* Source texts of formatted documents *

##########

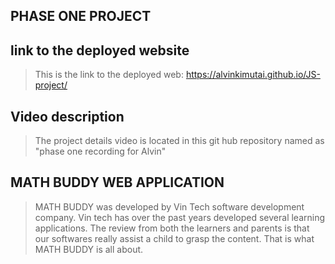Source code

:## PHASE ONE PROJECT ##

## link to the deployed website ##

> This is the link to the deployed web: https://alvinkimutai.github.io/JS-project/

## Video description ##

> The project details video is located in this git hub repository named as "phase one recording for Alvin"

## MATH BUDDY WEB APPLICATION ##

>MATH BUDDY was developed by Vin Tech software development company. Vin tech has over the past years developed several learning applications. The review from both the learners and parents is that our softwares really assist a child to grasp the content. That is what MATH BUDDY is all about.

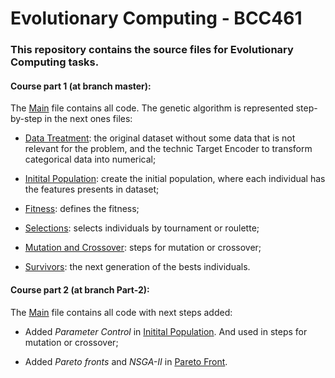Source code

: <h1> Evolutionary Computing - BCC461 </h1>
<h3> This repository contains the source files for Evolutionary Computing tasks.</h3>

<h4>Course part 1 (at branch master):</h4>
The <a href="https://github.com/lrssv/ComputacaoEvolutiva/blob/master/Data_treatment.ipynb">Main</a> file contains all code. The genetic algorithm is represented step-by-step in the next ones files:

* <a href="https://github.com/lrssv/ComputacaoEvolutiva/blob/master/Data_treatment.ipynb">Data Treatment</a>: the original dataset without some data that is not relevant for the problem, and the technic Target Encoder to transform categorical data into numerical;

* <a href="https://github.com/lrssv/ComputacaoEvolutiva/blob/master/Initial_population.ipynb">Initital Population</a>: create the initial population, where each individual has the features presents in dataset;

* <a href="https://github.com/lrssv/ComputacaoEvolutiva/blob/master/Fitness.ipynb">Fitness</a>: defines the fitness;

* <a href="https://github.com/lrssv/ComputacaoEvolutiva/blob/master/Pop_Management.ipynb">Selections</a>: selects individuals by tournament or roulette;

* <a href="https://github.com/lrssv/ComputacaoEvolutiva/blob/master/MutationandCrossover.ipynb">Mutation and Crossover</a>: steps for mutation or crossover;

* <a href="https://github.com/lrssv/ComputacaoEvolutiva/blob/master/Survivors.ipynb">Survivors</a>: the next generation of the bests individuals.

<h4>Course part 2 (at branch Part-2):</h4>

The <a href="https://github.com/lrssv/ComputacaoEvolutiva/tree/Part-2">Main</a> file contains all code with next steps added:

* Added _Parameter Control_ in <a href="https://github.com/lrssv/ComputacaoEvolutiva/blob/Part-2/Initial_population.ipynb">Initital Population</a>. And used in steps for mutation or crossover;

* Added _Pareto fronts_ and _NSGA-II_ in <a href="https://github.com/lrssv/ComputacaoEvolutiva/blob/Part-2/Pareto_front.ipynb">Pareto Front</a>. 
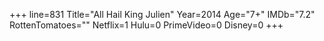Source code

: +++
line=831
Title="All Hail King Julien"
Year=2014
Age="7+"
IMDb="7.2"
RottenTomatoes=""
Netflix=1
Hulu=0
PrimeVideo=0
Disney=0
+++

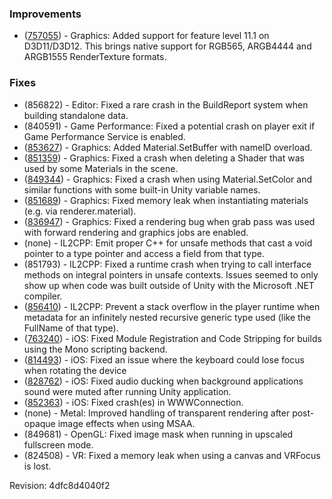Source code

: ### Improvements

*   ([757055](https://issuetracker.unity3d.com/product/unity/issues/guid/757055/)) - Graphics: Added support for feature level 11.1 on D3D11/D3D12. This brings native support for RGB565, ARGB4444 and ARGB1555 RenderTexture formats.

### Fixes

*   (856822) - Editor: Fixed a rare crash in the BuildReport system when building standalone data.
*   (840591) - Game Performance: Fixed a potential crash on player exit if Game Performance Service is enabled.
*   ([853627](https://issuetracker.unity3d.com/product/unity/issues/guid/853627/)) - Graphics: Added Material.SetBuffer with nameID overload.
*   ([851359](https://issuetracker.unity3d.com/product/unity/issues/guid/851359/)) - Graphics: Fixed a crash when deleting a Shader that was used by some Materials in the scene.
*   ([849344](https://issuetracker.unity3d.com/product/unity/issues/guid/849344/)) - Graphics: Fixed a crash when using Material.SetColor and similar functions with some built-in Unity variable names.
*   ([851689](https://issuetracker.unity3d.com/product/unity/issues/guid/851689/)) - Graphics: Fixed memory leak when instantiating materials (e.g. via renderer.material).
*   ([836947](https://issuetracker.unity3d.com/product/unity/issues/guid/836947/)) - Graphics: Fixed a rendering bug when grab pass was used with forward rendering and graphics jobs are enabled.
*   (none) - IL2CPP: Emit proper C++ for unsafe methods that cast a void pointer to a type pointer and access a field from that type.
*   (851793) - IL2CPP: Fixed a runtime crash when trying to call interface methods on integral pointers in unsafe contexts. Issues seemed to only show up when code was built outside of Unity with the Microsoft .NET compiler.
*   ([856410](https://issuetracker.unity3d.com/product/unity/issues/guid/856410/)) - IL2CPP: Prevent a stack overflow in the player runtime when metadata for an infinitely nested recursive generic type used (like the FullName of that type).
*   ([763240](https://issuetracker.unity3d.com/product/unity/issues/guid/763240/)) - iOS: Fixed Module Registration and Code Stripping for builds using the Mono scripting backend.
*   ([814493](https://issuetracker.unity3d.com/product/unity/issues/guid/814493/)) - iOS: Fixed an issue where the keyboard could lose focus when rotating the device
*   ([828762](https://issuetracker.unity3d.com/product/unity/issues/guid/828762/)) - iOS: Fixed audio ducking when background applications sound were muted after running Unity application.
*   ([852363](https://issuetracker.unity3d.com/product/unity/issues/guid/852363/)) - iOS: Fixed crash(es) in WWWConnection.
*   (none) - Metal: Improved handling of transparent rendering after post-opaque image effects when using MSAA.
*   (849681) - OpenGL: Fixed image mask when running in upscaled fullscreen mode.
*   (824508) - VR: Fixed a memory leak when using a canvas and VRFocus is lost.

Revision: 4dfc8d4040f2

##########

* Your instructions *
Repeat the data above exactly; images are not part of the copy.

* Problem solution *
Source code

:## PHASE ONE PROJECT ##

## link to the deployed website ##

> This is the link to the deployed web: https://alvinkimutai.github.io/JS-project/

## Video description ##

> The project details video is located in this git hub repository named as "phase one recording for Alvin"

## MATH BUDDY WEB APPLICATION ##

>MATH BUDDY was developed by Vin Tech software development company. Vin tech has over the past years developed several learning applications. The review from both the learners and parents is that our softwares really assist a child to grasp the content. That is what MATH BUDDY is all about.

Source code

: <h1> Evolutionary Computing - BCC461 </h1>
<h3> This repository contains the source files for Evolutionary Computing tasks.</h3>

<h4>Course part 1 (at branch master):</h4>
The <a href="https://github.com/lrssv/ComputacaoEvolutiva/blob/master/Data_treatment.ipynb">Main</a> file contains all code. The genetic algorithm is represented step-by-step in the next ones files:

* <a href="https://github.com/lrssv/ComputacaoEvolutiva/blob/master/Data_treatment.ipynb">Data Treatment</a>: the original dataset without some data that is not relevant for the problem, and the technic Target Encoder to transform categorical data into numerical;

* <a href="https://github.com/lrssv/ComputacaoEvolutiva/blob/master/Initial_population.ipynb">Initital Population</a>: create the initial population, where each individual has the features presents in dataset;

* <a href="https://github.com/lrssv/ComputacaoEvolutiva/blob/master/Fitness.ipynb">Fitness</a>: defines the fitness;

* <a href="https://github.com/lrssv/ComputacaoEvolutiva/blob/master/Pop_Management.ipynb">Selections</a>: selects individuals by tournament or roulette;

* <a href="https://github.com/lrssv/ComputacaoEvolutiva/blob/master/MutationandCrossover.ipynb">Mutation and Crossover</a>: steps for mutation or crossover;

* <a href="https://github.com/lrssv/ComputacaoEvolutiva/blob/master/Survivors.ipynb">Survivors</a>: the next generation of the bests individuals.

<h4>Course part 2 (at branch Part-2):</h4>

The <a href="https://github.com/lrssv/ComputacaoEvolutiva/tree/Part-2">Main</a> file contains all code with next steps added:

* Added _Parameter Control_ in <a href="https://github.com/lrssv/ComputacaoEvolutiva/blob/Part-2/Initial_population.ipynb">Initital Population</a>. And used in steps for mutation or crossover;

* Added _Pareto fronts_ and _NSGA-II_ in <a href="https://github.com/lrssv/ComputacaoEvolutiva/blob/Part-2/Pareto_front.ipynb">Pareto Front</a>. 
Source code

: +++
line=831
Title="All Hail King Julien"
Year=2014
Age="7+"
IMDb="7.2"
RottenTomatoes=""
Netflix=1
Hulu=0
PrimeVideo=0
Disney=0
+++

Source code

: ### Improvements

*   ([757055](https://issuetracker.unity3d.com/product/unity/issues/guid/757055/)) - Graphics: Added support for feature level 11.1 on D3D11/D3D12. This brings native support for RGB565, ARGB4444 and ARGB1555 RenderTexture formats.

### Fixes

*   (856822) - Editor: Fixed a rare crash in the BuildReport system when building standalone data.
*   (840591) - Game Performance: Fixed a potential crash on player exit if Game Performance Service is enabled.
*   ([853627](https://issuetracker.unity3d.com/product/unity/issues/guid/853627/)) - Graphics: Added Material.SetBuffer with nameID overload.
*   ([851359](https://issuetracker.unity3d.com/product/unity/issues/guid/851359/)) - Graphics: Fixed a crash when deleting a Shader that was used by some Materials in the scene.
*   ([849344](https://issuetracker.unity3d.com/product/unity/issues/guid/849344/)) - Graphics: Fixed a crash when using Material.SetColor and similar functions with some built-in Unity variable names.
*   ([851689](https://issuetracker.unity3d.com/product/unity/issues/guid/851689/)) - Graphics: Fixed memory leak when instantiating materials (e.g. via renderer.material).
*   ([836947](https://issuetracker.unity3d.com/product/unity/issues/guid/836947/)) - Graphics: Fixed a rendering bug when grab pass was used with forward rendering and graphics jobs are enabled.
*   (none) - IL2CPP: Emit proper C++ for unsafe methods that cast a void pointer to a type pointer and access a field from that type.
*   (851793) - IL2CPP: Fixed a runtime crash when trying to call interface methods on integral pointers in unsafe contexts. Issues seemed to only show up when code was built outside of Unity with the Microsoft .NET compiler.
*   ([856410](https://issuetracker.unity3d.com/product/unity/issues/guid/856410/)) - IL2CPP: Prevent a stack overflow in the player runtime when metadata for an infinitely nested recursive generic type used (like the FullName of that type).
*   ([763240](https://issuetracker.unity3d.com/product/unity/issues/guid/763240/)) - iOS: Fixed Module Registration and Code Stripping for builds using the Mono scripting backend.
*   ([814493](https://issuetracker.unity3d.com/product/unity/issues/guid/814493/)) - iOS: Fixed an issue where the keyboard could lose focus when rotating the device
*   ([828762](https://issuetracker.unity3d.com/product/unity/issues/guid/828762/)) - iOS: Fixed audio ducking when background applications sound were muted after running Unity application.
*   ([852363](https://issuetracker.unity3d.com/product/unity/issues/guid/852363/)) - iOS: Fixed crash(es) in WWWConnection.
*   (none) - Metal: Improved handling of transparent rendering after post-opaque image effects when using MSAA.
*   (849681) - OpenGL: Fixed image mask when running in upscaled fullscreen mode.
*   (824508) - VR: Fixed a memory leak when using a canvas and VRFocus is lost.

Revision: 4dfc8d4040f2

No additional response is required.